* [TASK INSTRUCTIONS]: Wherever the word "self" occurs in the listing, copy the whole line.

* [PROVIDED RECORDS]:
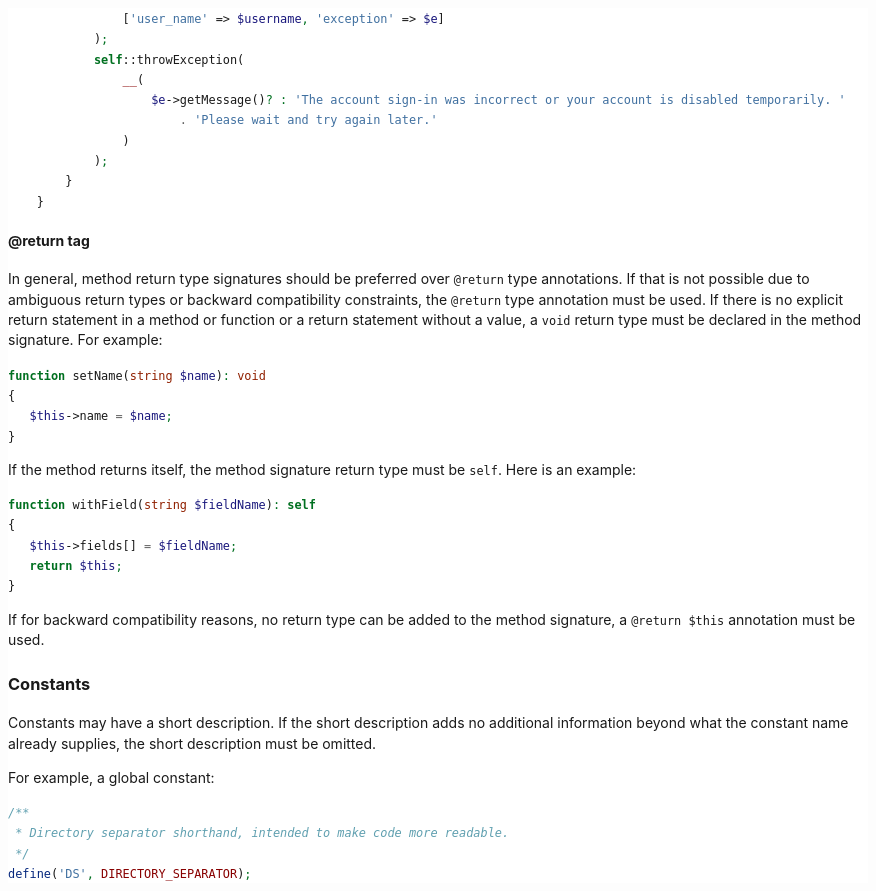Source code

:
 ```php
                ['user_name' => $username, 'exception' => $e]
            );
            self::throwException(
                __(
                    $e->getMessage()? : 'The account sign-in was incorrect or your account is disabled temporarily. '
                        . 'Please wait and try again later.'
                )
            );
        }
    }
```

#### @return tag

In general, method return type signatures should be preferred over `@return` type annotations.
If that is not possible due to ambiguous return types or backward compatibility constraints, the `@return` type annotation must be used.
If there is no explicit return statement in a method or function or a return statement without a value, a `void` return type must be declared in the method signature. For example:

```php
function setName(string $name): void
{
   $this->name = $name;
}
```

If the method returns itself, the method signature return type must be `self`. Here is an example:

```php
function withField(string $fieldName): self
{
   $this->fields[] = $fieldName;
   return $this;
}
```

If for backward compatibility reasons, no return type can be added to the method signature, a `@return $this` annotation must be used.

### Constants

Constants may have a short description.
If the short description adds no additional information beyond what the constant name already supplies, the
short description must be omitted.

For example, a global constant:

```php
/**
 * Directory separator shorthand, intended to make code more readable.
 */
define('DS', DIRECTORY_SEPARATOR);
```
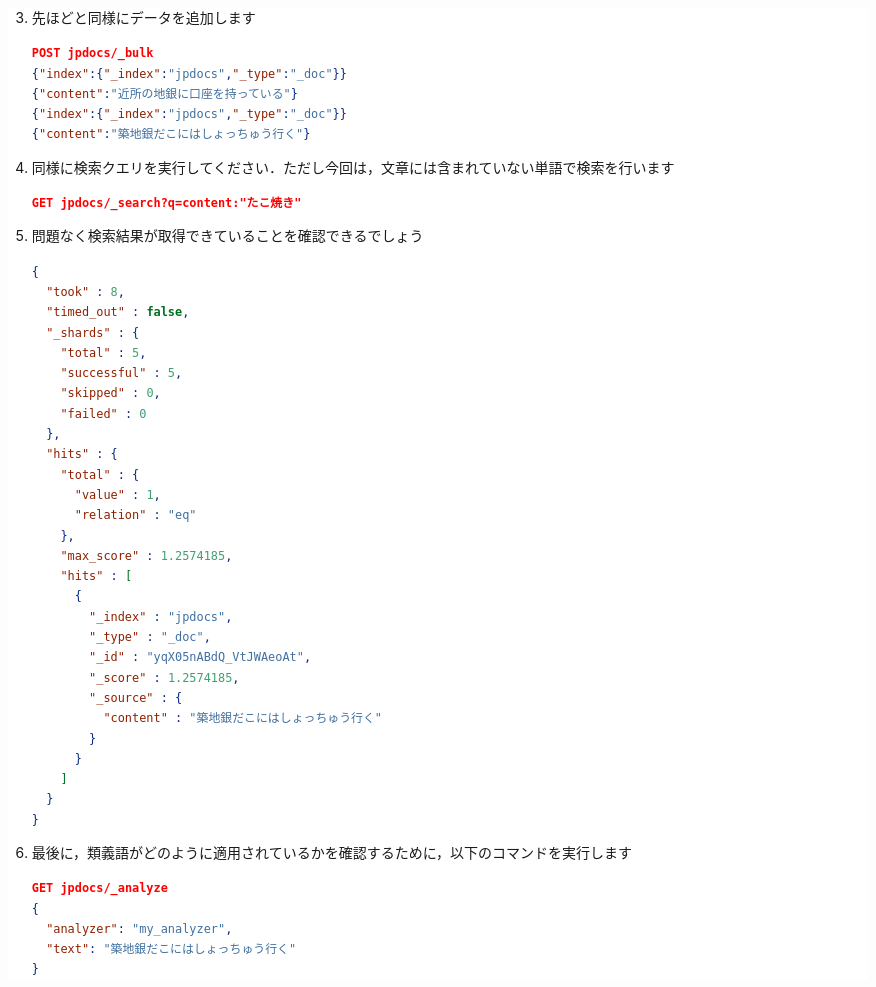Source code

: 3. 先ほどと同様にデータを追加します

   ```json
   POST jpdocs/_bulk
   {"index":{"_index":"jpdocs","_type":"_doc"}}
   {"content":"近所の地銀に口座を持っている"}
   {"index":{"_index":"jpdocs","_type":"_doc"}}
   {"content":"築地銀だこにはしょっちゅう行く"}
   ```

4. 同様に検索クエリを実行してください．ただし今回は，文章には含まれていない単語で検索を行います

   ```json
   GET jpdocs/_search?q=content:"たこ焼き"
   ```

5. 問題なく検索結果が取得できていることを確認できるでしょう

   ```json
   {
     "took" : 8,
     "timed_out" : false,
     "_shards" : {
       "total" : 5,
       "successful" : 5,
       "skipped" : 0,
       "failed" : 0
     },
     "hits" : {
       "total" : {
         "value" : 1,
         "relation" : "eq"
       },
       "max_score" : 1.2574185,
       "hits" : [
         {
           "_index" : "jpdocs",
           "_type" : "_doc",
           "_id" : "yqX05nABdQ_VtJWAeoAt",
           "_score" : 1.2574185,
           "_source" : {
             "content" : "築地銀だこにはしょっちゅう行く"
           }
         }
       ]
     }
   }
   ```

6. 最後に，類義語がどのように適用されているかを確認するために，以下のコマンドを実行します

   ```json
   GET jpdocs/_analyze
   {
     "analyzer": "my_analyzer", 
     "text": "築地銀だこにはしょっちゅう行く"
   }
   ```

* [TASK ANSWER]:
            self::throwException(
If the method returns itself, the method signature return type must be `self`. Here is an example:
function withField(string $fieldName): self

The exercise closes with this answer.